One star of the story is California Strategies, the lobbying outfit set up by Bob White, the San Diego State University alum and onetime social director of fraternities there who became Republican Pete Wilson's closest confidante and advisor as he rose from mayor of San Diego to the U.S. Senate to governor of California.

The San Diego offices of California Strategies, run by Ben Haddad and Craig Benedetto, have long made hay working for government agencies in San Diego.

As reported here last month, the firm is being paid $12,000 a month by the San Diego County Regional Airport Authority to help "provide strategic guidance, messages and communications tools for the Authority’s communications and interaction with elected officials and local, state and federal agencies on the Authority planning and initiative process.”
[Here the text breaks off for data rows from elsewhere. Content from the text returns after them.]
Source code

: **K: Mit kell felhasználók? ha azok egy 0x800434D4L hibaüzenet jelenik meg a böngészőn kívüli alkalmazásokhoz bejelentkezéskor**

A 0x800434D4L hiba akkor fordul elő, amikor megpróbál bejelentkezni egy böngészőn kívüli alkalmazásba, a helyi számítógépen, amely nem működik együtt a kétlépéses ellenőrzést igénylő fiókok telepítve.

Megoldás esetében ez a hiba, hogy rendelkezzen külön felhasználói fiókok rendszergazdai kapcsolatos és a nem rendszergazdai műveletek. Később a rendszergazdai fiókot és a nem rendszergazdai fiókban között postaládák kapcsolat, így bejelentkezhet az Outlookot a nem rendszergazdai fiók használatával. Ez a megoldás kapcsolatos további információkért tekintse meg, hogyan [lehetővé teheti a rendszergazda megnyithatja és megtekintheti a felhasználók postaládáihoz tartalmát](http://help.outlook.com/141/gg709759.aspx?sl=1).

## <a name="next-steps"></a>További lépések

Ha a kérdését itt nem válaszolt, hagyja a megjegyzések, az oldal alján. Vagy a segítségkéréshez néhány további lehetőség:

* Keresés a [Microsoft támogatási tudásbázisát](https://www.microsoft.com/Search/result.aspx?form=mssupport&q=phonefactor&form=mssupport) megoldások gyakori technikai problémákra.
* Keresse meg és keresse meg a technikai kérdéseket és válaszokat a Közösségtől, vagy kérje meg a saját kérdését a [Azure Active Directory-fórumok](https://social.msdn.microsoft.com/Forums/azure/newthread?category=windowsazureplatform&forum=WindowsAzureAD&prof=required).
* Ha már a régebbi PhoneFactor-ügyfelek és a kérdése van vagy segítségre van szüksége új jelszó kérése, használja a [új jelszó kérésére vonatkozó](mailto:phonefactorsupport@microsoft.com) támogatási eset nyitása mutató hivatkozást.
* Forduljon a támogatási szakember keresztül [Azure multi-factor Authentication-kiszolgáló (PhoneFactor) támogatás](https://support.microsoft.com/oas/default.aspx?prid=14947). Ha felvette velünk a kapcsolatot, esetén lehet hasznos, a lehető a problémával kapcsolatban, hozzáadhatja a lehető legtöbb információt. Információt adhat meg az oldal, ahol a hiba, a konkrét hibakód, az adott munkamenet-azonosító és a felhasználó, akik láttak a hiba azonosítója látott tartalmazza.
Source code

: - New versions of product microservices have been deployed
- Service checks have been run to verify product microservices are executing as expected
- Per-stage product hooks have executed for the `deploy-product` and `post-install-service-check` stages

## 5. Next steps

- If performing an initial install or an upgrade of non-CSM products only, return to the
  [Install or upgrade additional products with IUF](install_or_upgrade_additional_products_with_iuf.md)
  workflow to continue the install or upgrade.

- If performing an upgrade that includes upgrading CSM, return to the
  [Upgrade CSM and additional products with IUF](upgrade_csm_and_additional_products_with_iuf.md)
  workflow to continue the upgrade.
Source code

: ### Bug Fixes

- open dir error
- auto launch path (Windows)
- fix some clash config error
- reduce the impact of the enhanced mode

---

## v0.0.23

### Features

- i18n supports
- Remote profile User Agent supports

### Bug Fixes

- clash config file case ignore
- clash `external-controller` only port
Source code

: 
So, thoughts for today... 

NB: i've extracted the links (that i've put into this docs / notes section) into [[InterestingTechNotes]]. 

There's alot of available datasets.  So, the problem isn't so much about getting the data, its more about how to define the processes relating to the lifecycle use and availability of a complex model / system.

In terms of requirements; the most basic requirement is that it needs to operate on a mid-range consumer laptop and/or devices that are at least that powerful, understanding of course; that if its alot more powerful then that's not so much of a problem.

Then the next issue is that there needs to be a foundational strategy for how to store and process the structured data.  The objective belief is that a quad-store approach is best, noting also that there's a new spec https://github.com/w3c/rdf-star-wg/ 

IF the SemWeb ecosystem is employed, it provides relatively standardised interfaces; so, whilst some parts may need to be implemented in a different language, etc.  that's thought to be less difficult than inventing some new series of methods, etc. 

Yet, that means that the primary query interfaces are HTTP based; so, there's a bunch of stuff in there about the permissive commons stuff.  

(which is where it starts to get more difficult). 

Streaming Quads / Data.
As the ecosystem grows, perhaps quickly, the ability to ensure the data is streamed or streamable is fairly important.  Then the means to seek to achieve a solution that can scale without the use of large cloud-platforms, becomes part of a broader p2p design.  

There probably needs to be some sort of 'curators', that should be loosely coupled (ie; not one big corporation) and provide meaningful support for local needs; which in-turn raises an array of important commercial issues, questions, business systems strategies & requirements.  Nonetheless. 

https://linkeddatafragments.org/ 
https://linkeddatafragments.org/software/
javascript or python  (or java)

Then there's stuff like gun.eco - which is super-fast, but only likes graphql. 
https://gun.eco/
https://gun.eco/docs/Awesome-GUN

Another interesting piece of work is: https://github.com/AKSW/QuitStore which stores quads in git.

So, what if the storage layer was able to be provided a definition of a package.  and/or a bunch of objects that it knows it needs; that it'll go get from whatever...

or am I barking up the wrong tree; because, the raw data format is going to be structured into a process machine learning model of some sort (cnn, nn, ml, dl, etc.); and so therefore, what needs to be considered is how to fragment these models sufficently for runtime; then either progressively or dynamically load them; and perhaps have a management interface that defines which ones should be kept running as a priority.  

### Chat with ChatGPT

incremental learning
In 2009, the company picked up $280,950 from the city of San Diego's Centre City Development Corporation to act as “community outreach consultant” for a plan desired by GOP then-mayor Jerry Sanders to build a costly new city hall.

All the while, the firm has been busy lobbying the city on behalf of a long roster of private clients, and handing out plenty of campaign cash to local politicos, a situation that some critics say creates plenty of potential conflicts of interest.

Today's L.A. Times reports that White's firm has also been mining some big cash in the super rich beachside haven of Malibu, just north of L.A., by working for both the city government there and a famous denizen who's been fighting city hall:

In Malibu, officials raised concerns about potential conflicts of interest in the way their work was being handled by a firm called California Strategies, which the city has paid $150,000 a year since 2004 for state government advocacy. The firm simultaneously represented U2 guitarist David Evans, better known as the Edge, in his 2009 quest to build five homes on the bluffs overlooking the Malibu coastline — an effort some members of the City Council opposed.

"It made me uneasy, because the lobbying firm [was] representing something the city may not be happy with," said Jefferson Wagner, who sat on the City Council from 2008 until mid-2012. Wagner was opposed to the development and told the city's advocate, California Strategies' Ted Harris, that the firm's work on the project "made it awkward for me."

Jason Kinney, a spokesman for the firm, said its partners determined there was no conflict in accepting Evans as a client because the necessary permits were dispensed by the California Coastal Commission, not the Malibu City Council. The Coastal Commission ultimately rejected the project.